In its interim management report, it said the first half of the year had seen major changes in the daily lives of consumers across the globe, with purchasing and consumption behaviours being “significantly disrupted”.
The report added: “During the period, a number of key consumer trends accelerated, with increased demand for health and immunity enhancement, natural authentic cooking, sustainability and plant protein, while many consumers reverted to centre‐of‐store offerings.”
It said its European business, including the UK, saw the retail channel perform well.

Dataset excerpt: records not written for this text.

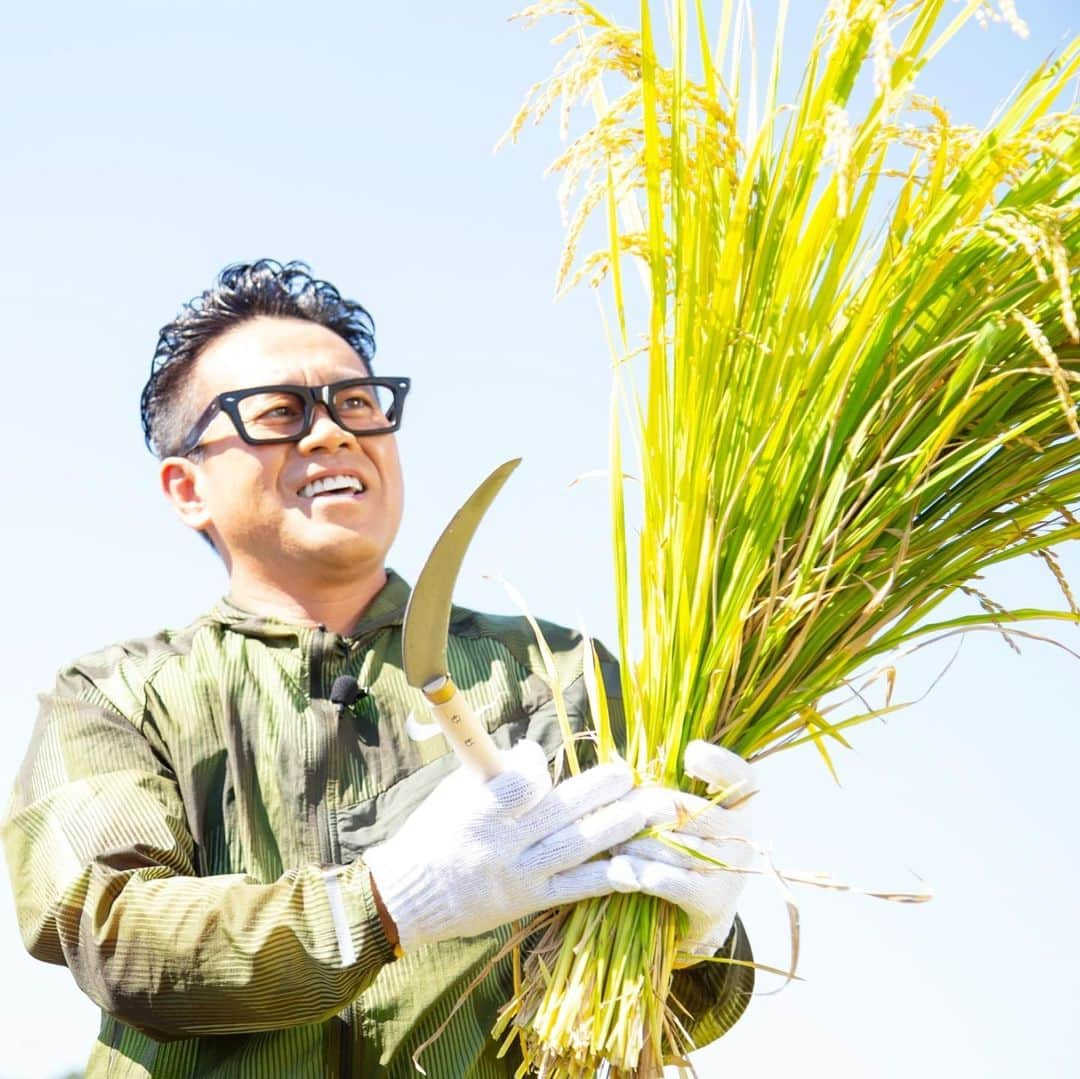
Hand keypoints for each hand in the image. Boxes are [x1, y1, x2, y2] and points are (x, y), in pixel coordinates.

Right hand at [363, 740, 642, 952]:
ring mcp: (519, 876)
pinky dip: (609, 876)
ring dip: (619, 826)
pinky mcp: (530, 901)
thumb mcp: (452, 793)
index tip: (538, 755)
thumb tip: (532, 752)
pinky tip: (639, 863)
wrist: (408, 898)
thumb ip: (492, 774)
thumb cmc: (430, 834)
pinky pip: (576, 888)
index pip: (521, 785)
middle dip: (600, 791)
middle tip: (629, 773)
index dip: (536, 765)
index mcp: (478, 812)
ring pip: (577, 847)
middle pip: (560, 812)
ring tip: (652, 808)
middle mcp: (502, 845)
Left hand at [613, 741, 753, 959]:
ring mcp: (732, 871)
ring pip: (676, 846)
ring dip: (635, 843)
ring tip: (609, 843)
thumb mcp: (678, 818)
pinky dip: (643, 874)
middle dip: (642, 809)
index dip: (719, 763)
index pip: (740, 776)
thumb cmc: (675, 854)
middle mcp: (742, 837)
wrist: (688, 919)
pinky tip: (618, 870)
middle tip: (610, 813)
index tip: (690, 754)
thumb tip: (620, 773)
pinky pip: (674, 882)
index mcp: (737, 808)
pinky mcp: (714, 904)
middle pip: (688, 810)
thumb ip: (662, 792)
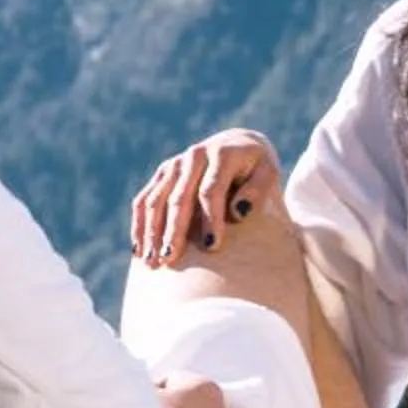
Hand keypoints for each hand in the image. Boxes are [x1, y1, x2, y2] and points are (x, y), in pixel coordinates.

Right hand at [129, 128, 282, 265]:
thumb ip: (258, 192)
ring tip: (151, 262)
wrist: (237, 145)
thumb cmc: (256, 170)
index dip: (211, 219)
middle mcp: (194, 156)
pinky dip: (139, 225)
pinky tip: (138, 250)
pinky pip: (144, 200)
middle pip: (179, 198)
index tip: (211, 247)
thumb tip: (238, 213)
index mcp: (222, 154)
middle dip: (174, 231)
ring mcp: (174, 164)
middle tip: (171, 259)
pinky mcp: (162, 173)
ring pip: (156, 200)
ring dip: (151, 232)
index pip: (211, 190)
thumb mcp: (269, 174)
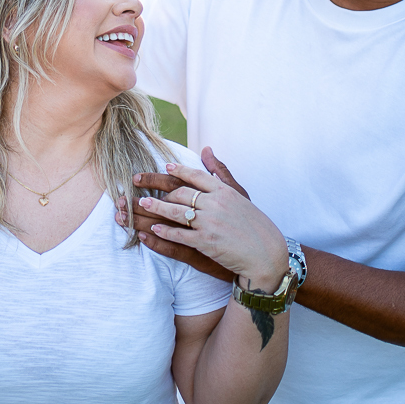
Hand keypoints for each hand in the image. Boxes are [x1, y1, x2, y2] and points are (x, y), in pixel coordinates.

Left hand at [136, 162, 286, 290]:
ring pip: (174, 212)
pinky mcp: (205, 243)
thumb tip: (206, 149)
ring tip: (138, 204)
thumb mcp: (240, 194)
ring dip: (154, 208)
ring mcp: (209, 223)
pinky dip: (163, 232)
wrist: (267, 254)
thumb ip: (220, 172)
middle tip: (137, 184)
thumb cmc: (255, 224)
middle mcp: (215, 204)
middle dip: (155, 188)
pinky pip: (178, 235)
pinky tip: (151, 230)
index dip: (177, 171)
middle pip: (179, 193)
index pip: (195, 176)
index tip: (163, 168)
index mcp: (224, 191)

Beverages achieved good growth through NPD in low/non-alcoholic and refreshing beverage categories, incorporating Kerry's botanicals, natural extracts and sugar-reduction technologies.
Meat performed well, driven by strong growth and business development in plant-based alternatives, while snacks had good growth in savoury applications with a number of large customers.
Dairy delivered a solid performance in the period, while international dairy markets were impacted by global supply/demand dynamics, it added.
It said its Taste & Nutrition division, that supplies food and beverage ingredients, began the year strongly before the global spread of COVID-19.
Kerry's nutrition and wellness technology portfolio had a “very good performance” within the retail channel through customised solutions incorporating Kerry's broad protein portfolio, fermented ingredients, probiotics and immunity enhancing technologies.
Business volumes in the foodservice channel declined 27% in the first half of the year, with many out-of-home food and beverage outlets closed for an extended period of time.
Kerry Group said that the consumer market was “highly volatile” across the period due to COVID‐19.
But it did have some successes, as the Richmond sausage range delivered a strong performance, while the recently launched meat-free ranges under Richmond and Naked Glory brands performed very well.
Spreadable butter and the Dairygold range also benefitted from an uplift in consumer demand, it said.
However, the shutdown did see a change in consumer behaviour. The chilled meals category was hit by reduced impulse purchases, while frozen meals performed well.
Sales performance across Kerry Foods’ food-to-go range varied, with Fridge Raiders proving popular in the first quarter, but challenged across the second quarter.
The Strings & Things range, led by Cheestrings delivered overall good growth, while the Oakhouse Foods range of home delivery meals delivered “exceptionally strong growth” across the second quarter.
The group reported revenue of €3.4bn, down by 4.3% versus the same period last year, reflecting a 6% volume reduction, increased pricing, contribution from acquisitions and favourable translation currency rates.
“We had a strong start to the year, prior to restrictions on movement impacting business performance as we moved through the first quarter,” said Edmond Scanlon - chief executive officer. “As anticipated, we have seen a significant impact on our Taste & Nutrition business - particularly our foodservice channel, where the impact was most pronounced in April, with the channel recovering well since then.
Performance in our retail channel improved in the second quarter, primarily through increased consumer demand for authentic cooking, plant-based offerings and health and wellness products.
“In spite of the challenges arising from COVID-19, we continued to make good progress on a number of fronts aligned to our key strategic priorities. Our global operations and supply chain continue to demonstrate resilience and engagement with our customers has been overwhelmingly positive, which gives us confidence in the trajectory of business recovery."
Last month, Kerry Foods promoted Nick Robinson to the role of chief executive from his previous position as managing director of consumer brands.